During the school year it was easy to focus on my ministry. In this pause I am facing the reality of the Army Wife side of myself. Learning this aspect of my walk that much more clearly. I had hoped it would be all about the Future Soldier side of me; that this Summer break would be about exercise and eating well. And in some ways it is. But it is far more about learning to be a soldier's wife who is also a future soldier and not a future soldier who happens to be a soldier's wife. Funny how there is such a distinction there. It looks like a matter of word order, but it is much deeper than that.

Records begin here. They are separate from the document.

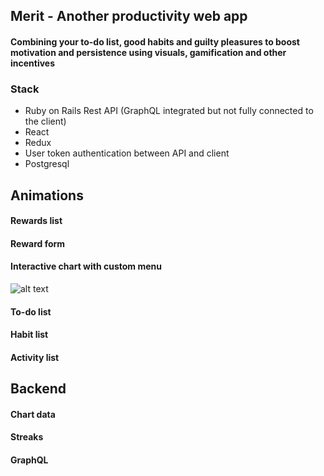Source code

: ## Merit - Another productivity web app

#### Combining your to-do list, good habits and guilty pleasures to boost motivation and persistence using visuals, gamification and other incentives

### Stack

- Ruby on Rails Rest API (GraphQL integrated but not fully connected to the client)
- React
- Redux
- User token authentication between API and client
- Postgresql

## Animations

#### Rewards list

#### Reward form

#### Interactive chart with custom menu

![alt text](https://github.com/NathanSaunders01/ProductivityTracker/tree/master/github/Analytics.png "Logo Title Text 1")

#### To-do list

#### Habit list

#### Activity list

## Backend

#### Chart data

#### Streaks

#### GraphQL
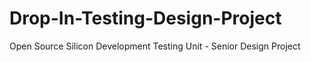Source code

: # Drop-In-Testing-Design-Project
Open Source Silicon Development Testing Unit - Senior Design Project
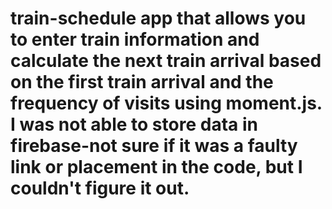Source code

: # train-schedule app that allows you to enter train information and calculate the next train arrival based on the first train arrival and the frequency of visits using moment.js. I was not able to store data in firebase-not sure if it was a faulty link or placement in the code, but I couldn't figure it out. 
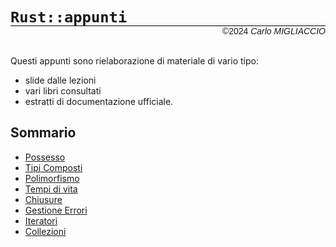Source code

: # `Rust::appunti`
<div style='font-family: Arial; 
            text-align: right; margin-top: -20px; 
            font-size: 14px;
            border-top: 1px solid black'>
    &copy2024 <i>Carlo MIGLIACCIO</i>
</div>

<br>

Questi appunti sono rielaborazione di materiale di vario tipo:
* slide dalle lezioni
* vari libri consultati
* estratti di documentazione ufficiale.

## Sommario
* [Possesso](1_Possesso.pdf) 
* [Tipi Composti](2_TipiComposti.pdf)
* [Polimorfismo]()
* [Tempi di vita]()
* [Chiusure]()
* [Gestione Errori]()
* [Iteratori]()
* [Collezioni]()
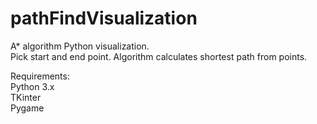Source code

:# pathFindVisualization

A* algorithm Python visualization.  
Pick start and end point. Algorithm calculates shortest path from points.  

Requirements:  
Python 3.x  
TKinter  
Pygame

I will always be a soldier's wife. Soon I will be soldier, and lose the "future" in front of it. Therein lies the difference. Even when I am a seasoned Chaplain ministering in the Army many years from now I will still be a soldier's wife. That is a part of my self now, a part that influences how I read the news, how I prepare for my own life as a soldier, how I pray, how I engage with community and friends.
I hadn't realized the difference it made until we had to learn to live as a geographically separated couple. I look around me and I see couples happily all over each other and I swallow a stab of jealousy that I didn't even know existed. I see them everywhere. Couples walking hand in hand through the streets, sitting together in church, filling the restaurants and coffee shops I walk past in my neighborhood. Sometimes I just want to scream. I see them talking together and I think about how I have to wait until we can find a time when we both can be on the phone if I want to have even a simple conversation with my husband. I think about the letters I write when he is out it the field and there is no contact for days and weeks at a time. The text messages that can make my heart flutter just because they are a moment of connection for us - even the ones that just say Hello.
At school I know I am not the only one who is geographically separated from their spouse/partner/spartner/significant other/whatever you choose to call your other half. We can talk about it and encourage each other through the difficult days. I know that I am lucky to have a community that is understanding and supportive through this experience. It still hurts sometimes.
There are good sides to this aspect of our life together. I am forced to be fully independent. I have to squish my own spiders, change my own light bulbs, make sure the car is maintained, do everything to make sure that life continues to run smoothly. I have to think for myself and not always talk it over with my husband before making a decision. I am learning to accept the support of the community around me and to love that community as a family in a way that I had not understood before.
When Fr. Mike pointed out that I am on a Trinitarian Path, I agreed but didn't see that all three strands of my path were equal. I thought the Army Wife path was just a thread along the side of my Army Chaplain path. It certainly wasn't much in comparison to my Seminarian path. How wrong I was. It is just as important for me to be learning and experiencing as the other two.